Psalm 90:2 says, “Before you birthed the earth and the inhabited world — from forever in the past to forever in the future, you are God.” — Common English Bible. The universe had a beginning. The One who created it did not. He lives outside the bounds of space and time. According to Revelation 4:10-11, this God “lives forever and ever” and “created everything.” Verse 11 concludes by saying “Everything came into existence and was created because of your will.” — GOD’S WORD Translation.

This Grand Creator, this indescribable Being who made everything and can do anything, is far, far beyond His creations.

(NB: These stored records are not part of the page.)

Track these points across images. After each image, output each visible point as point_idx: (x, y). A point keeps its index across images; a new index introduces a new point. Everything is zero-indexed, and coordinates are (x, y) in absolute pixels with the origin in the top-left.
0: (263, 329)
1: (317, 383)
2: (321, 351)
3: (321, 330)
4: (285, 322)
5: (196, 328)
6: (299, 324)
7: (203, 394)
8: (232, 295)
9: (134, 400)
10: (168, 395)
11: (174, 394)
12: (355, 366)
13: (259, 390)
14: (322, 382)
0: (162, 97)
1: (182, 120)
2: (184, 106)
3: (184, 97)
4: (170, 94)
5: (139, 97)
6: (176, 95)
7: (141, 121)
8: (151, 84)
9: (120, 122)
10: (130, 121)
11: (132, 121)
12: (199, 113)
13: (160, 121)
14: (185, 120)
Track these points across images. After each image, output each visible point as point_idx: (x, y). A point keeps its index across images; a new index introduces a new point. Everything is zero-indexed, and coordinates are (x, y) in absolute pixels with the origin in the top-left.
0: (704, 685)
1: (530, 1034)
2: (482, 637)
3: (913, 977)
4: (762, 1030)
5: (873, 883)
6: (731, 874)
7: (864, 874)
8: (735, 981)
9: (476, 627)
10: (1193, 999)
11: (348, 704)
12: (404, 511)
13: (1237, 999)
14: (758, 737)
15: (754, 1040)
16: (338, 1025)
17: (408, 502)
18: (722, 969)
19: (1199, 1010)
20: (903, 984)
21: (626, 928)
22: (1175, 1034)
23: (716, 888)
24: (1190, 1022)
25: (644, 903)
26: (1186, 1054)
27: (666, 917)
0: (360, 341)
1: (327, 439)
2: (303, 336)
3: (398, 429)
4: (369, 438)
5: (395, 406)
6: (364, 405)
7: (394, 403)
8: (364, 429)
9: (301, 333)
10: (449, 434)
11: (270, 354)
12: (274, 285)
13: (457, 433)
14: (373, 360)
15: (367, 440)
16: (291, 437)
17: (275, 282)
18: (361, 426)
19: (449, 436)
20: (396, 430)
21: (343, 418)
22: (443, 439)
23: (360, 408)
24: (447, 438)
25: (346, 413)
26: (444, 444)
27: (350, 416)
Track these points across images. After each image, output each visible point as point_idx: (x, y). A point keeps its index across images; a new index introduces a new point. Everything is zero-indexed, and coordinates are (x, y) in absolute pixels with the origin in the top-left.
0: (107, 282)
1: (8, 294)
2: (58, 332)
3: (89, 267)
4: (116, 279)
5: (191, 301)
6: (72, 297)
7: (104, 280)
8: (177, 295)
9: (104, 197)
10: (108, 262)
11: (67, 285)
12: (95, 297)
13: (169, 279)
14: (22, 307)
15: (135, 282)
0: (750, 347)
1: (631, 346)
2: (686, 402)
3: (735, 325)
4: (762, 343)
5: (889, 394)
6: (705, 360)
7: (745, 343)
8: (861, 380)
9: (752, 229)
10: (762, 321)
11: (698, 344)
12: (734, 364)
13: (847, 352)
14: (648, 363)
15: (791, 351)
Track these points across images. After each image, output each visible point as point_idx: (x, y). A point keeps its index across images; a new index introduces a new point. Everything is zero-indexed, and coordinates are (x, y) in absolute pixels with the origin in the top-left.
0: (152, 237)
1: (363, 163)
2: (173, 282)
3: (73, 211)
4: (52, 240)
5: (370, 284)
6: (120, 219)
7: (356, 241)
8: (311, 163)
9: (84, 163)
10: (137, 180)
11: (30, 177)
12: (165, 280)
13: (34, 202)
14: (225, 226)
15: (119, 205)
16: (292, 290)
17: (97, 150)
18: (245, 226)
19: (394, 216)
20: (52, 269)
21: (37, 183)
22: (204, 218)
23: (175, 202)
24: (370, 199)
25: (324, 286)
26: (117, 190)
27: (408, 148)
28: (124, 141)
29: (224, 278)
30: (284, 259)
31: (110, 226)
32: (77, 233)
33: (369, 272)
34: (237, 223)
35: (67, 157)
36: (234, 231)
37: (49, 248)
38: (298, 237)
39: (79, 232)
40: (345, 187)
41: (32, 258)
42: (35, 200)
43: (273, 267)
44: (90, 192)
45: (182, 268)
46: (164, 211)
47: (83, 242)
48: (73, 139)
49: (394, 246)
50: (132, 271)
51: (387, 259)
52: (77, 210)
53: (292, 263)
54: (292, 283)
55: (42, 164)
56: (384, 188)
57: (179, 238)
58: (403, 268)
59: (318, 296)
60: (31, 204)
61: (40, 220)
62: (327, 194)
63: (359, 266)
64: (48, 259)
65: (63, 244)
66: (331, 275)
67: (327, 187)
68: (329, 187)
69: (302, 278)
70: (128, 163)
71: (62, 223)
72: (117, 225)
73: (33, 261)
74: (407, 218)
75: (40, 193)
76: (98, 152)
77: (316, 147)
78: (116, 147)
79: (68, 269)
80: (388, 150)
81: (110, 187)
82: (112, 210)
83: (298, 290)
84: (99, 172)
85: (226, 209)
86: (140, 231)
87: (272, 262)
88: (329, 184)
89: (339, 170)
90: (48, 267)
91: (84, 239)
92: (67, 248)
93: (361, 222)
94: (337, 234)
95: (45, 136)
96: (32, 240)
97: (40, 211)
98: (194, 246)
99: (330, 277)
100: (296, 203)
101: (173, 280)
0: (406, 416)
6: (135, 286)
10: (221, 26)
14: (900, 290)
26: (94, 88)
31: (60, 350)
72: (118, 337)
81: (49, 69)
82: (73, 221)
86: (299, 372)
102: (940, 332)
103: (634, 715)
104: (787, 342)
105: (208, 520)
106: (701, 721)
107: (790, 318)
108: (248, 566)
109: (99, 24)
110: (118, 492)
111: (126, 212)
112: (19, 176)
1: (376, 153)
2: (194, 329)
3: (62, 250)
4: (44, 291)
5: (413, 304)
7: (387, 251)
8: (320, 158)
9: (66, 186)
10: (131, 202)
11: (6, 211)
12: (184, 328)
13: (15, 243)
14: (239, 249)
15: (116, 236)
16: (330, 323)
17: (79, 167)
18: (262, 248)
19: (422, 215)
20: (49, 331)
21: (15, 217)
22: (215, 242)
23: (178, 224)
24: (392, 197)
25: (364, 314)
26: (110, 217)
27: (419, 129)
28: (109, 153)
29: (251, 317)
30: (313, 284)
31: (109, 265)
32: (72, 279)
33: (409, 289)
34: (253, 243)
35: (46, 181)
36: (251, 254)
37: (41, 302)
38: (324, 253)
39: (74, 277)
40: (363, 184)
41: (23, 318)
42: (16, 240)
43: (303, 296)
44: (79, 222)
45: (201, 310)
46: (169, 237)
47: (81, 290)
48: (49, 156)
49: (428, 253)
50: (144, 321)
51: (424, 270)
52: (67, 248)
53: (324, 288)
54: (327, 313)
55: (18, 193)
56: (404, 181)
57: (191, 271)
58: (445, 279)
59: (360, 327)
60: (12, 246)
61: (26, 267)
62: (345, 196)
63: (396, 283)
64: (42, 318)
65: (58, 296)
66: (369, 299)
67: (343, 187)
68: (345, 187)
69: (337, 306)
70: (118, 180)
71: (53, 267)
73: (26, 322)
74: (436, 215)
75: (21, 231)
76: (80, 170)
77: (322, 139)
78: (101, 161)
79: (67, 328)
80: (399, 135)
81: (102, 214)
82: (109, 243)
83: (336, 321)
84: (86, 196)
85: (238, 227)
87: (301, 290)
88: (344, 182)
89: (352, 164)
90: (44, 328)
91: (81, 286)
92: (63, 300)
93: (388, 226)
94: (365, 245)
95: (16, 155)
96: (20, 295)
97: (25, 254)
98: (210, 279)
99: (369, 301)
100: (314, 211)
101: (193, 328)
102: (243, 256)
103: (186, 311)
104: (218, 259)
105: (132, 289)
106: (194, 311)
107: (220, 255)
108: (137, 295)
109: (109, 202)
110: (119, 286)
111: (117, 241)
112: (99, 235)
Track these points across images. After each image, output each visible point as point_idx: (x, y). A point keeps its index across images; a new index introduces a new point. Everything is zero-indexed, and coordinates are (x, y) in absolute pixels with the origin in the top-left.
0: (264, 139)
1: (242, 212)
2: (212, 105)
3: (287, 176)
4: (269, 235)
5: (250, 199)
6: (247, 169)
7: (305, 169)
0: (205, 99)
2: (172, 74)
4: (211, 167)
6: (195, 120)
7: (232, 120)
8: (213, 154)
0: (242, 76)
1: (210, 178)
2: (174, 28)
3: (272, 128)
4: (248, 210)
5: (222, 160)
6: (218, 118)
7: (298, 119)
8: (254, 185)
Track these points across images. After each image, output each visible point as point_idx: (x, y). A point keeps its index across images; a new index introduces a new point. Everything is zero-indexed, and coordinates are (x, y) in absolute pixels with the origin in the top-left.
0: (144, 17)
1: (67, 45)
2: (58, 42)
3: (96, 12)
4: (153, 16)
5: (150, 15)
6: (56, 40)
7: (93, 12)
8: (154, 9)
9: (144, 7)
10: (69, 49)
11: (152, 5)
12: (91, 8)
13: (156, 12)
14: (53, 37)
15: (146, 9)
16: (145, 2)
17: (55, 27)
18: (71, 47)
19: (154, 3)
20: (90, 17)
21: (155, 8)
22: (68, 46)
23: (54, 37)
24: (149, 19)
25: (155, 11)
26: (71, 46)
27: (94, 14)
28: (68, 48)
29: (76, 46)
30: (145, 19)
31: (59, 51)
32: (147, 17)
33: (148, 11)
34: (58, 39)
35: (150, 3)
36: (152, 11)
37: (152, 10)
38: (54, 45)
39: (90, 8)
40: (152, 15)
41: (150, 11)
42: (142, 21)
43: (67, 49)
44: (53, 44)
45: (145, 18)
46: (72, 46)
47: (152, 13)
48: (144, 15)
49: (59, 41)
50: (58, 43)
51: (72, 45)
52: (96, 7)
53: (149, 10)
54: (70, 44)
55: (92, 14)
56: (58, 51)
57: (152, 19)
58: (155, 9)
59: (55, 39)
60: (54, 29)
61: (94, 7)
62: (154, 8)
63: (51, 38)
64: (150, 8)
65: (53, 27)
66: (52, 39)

Adopting a philosophical concept of the universe into mainstream culture may be popular, but for anyone to think the universe is something to draw good fortune from or something that will guide our destiny if we just believe in it and work with it, is closer to “the force” in Star Wars, than the God of the Bible.

As Romans 1:25 says, “They exchange the truth about God for a lie; they worship and serve what God has created instead of the Creator himself, who is to be praised forever!” — Good News Translation.

The highly esteemed astronomer Dr. Carl Sagan once said, “It is far better to grasp the Universe as it really is than to persist in delusion, however satisfying and reassuring.” I totally agree.

Don’t get me wrong. I think the universe is spectacular! It is beyond all human thinking. I do agree that it is not only stranger than we imagine, but even stranger than we could ever imagine. Its infinite mysteries may take a million lifetimes to uncover.

But one of those secrets will never be that the universe itself is God or that God is the universe. Any delusions about making chips of rock, burning meteorites and an infinite void of darkness into a caring, loving, Supreme Being is bound to leave a lot of people lost in space.